■ **The problem**
Give again exactly the lines that stretch from the one with "destination is to be counted." to the end of the data below, including both of those lines and nothing else.

■ **Given data**
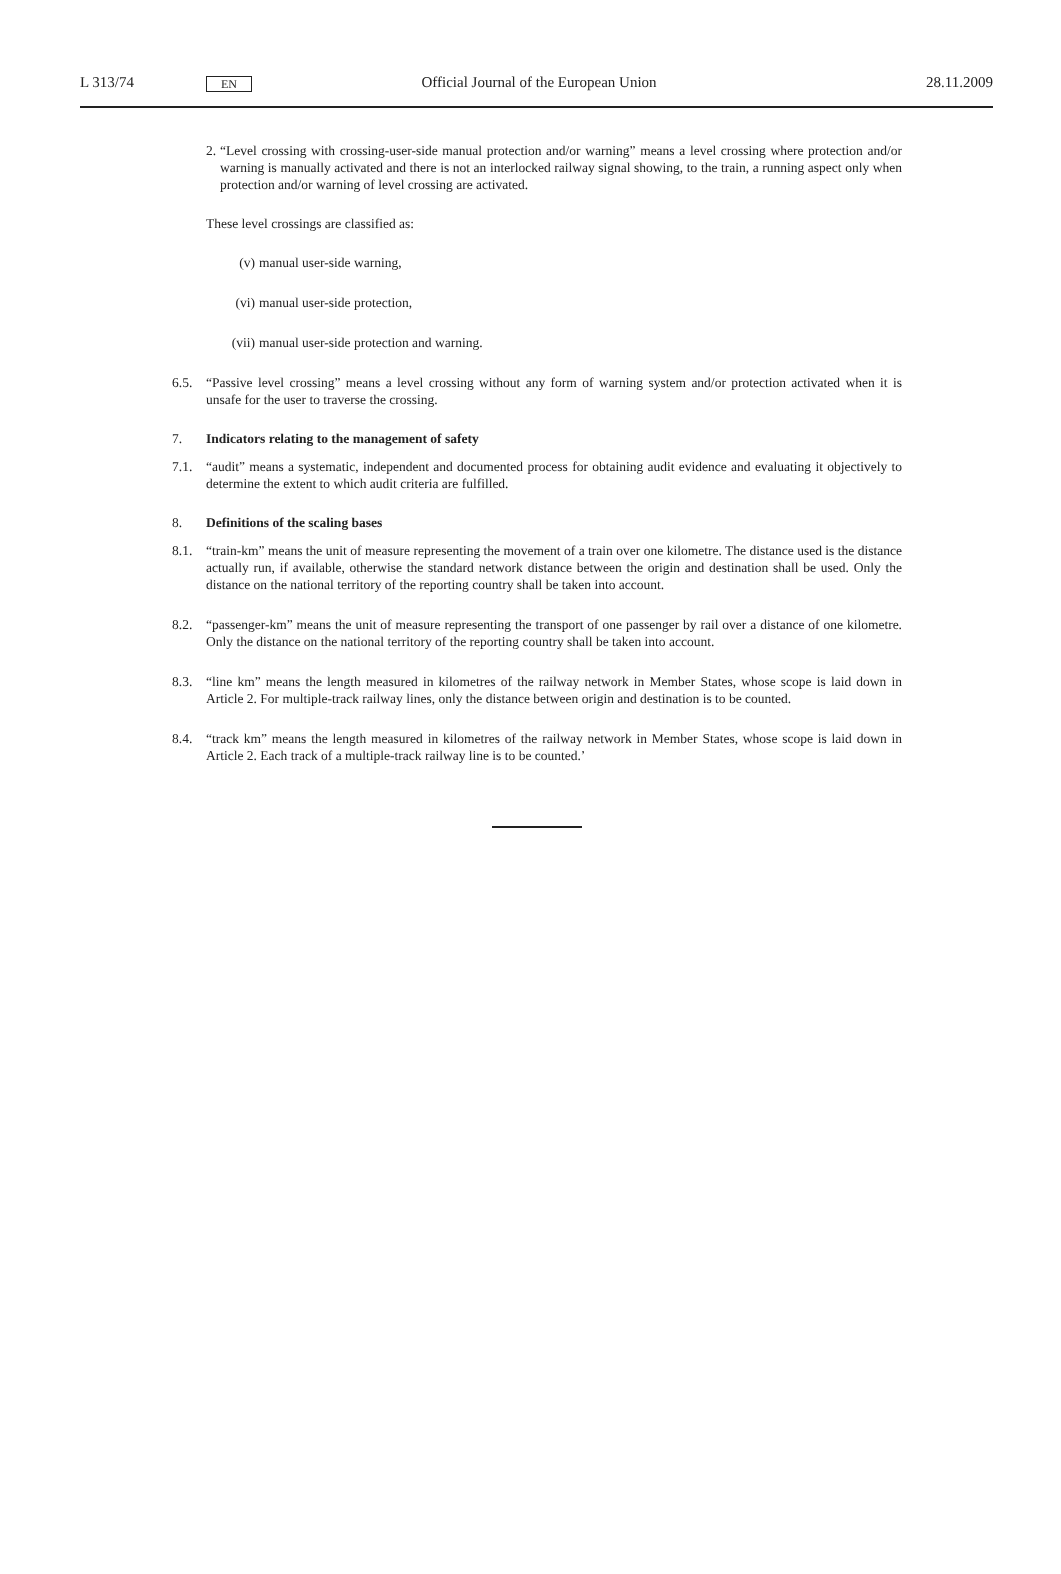L 313/74 EN Official Journal of the European Union 28.11.2009
2. “Level crossing with crossing-user-side manual protection and/or warning” means a level crossing where protection and/or warning is manually activated and there is not an interlocked railway signal showing, to the train, a running aspect only when protection and/or warning of level crossing are activated.
These level crossings are classified as:
(v) manual user-side warning,
(vi) manual user-side protection,
(vii) manual user-side protection and warning.
6.5. “Passive level crossing” means a level crossing without any form of warning system and/or protection activated when it is unsafe for the user to traverse the crossing.
7. Indicators relating to the management of safety
7.1. “audit” means a systematic, independent and documented process for obtaining audit evidence and evaluating it objectively to determine the extent to which audit criteria are fulfilled.
8. Definitions of the scaling bases
8.1. “train-km” means the unit of measure representing the movement of a train over one kilometre. The distance used is the distance actually run, if available, otherwise the standard network distance between the origin and destination shall be used. Only the distance on the national territory of the reporting country shall be taken into account.
8.2. “passenger-km” means the unit of measure representing the transport of one passenger by rail over a distance of one kilometre. Only the distance on the national territory of the reporting country shall be taken into account.
8.3. “line km” means the length measured in kilometres of the railway network in Member States, whose scope is laid down in Article 2. For multiple-track railway lines, only the distance between origin and destination is to be counted.
8.4. “track km” means the length measured in kilometres of the railway network in Member States, whose scope is laid down in Article 2. Each track of a multiple-track railway line is to be counted.’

■ **Response area**
8.3. “line km” means the length measured in kilometres of the railway network in Member States, whose scope is laid down in Article 2. For multiple-track railway lines, only the distance between origin and destination is to be counted.
8.4. “track km” means the length measured in kilometres of the railway network in Member States, whose scope is laid down in Article 2. Each track of a multiple-track railway line is to be counted.’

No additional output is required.